É duro estar só! A solidão é uma dureza! Em um mundo líquido, onde as companhias e as amizades são líquidas, a solidão é o último refúgio do que é sólido. Quem vive só se solidifica, se firma e se fortalece nessa maneira de se fortalecer tão dura. É um caminho da vida que a gente é obrigado a percorrer as vezes. É necessário! A solidão é necessária! Não deve ser uma permanência, mas sim um estágio. Estágios passam, assim como um estado da alma, um momento que não deve ser cultivado e cultuado em momento algum. É uma nuvem negra passageira!
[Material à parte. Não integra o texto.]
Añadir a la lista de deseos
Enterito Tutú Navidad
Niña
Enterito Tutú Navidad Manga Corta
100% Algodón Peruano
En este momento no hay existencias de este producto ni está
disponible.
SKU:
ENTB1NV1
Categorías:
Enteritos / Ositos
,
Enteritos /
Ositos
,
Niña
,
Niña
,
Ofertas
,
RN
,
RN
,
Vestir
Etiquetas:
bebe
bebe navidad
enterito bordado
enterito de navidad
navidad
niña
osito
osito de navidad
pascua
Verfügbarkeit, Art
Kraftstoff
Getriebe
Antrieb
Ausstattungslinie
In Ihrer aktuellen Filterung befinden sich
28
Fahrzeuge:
A solidão é a companhia dos homens que desprezam o mundo! Nela, eles encontram sentido em tudo aquilo que não faz o menor sentido. A liquidez das multidões gera insegurança e dissolve certezas. A solidez da solidão constrói fortalezas! Força, fé, segurança e domínio de si mesmo são construídos na solidão. A solidão forja as suas armas! Na multidão, a reflexão é um exercício doloroso, pois a multidão produz uma massa moldável, irrefletida e imitadora. Na reflexão da solidão há a possibilidade de fuga de padrões, de aceitação de quem se é e a oportunidade de entender os mecanismos e engrenagens que fazem girar a roda do mundo. Ganância, competição, inveja, desejo de sucesso e poder, a solidão é o medo do mundo. É a válvula de escape no meio de um mundo doente.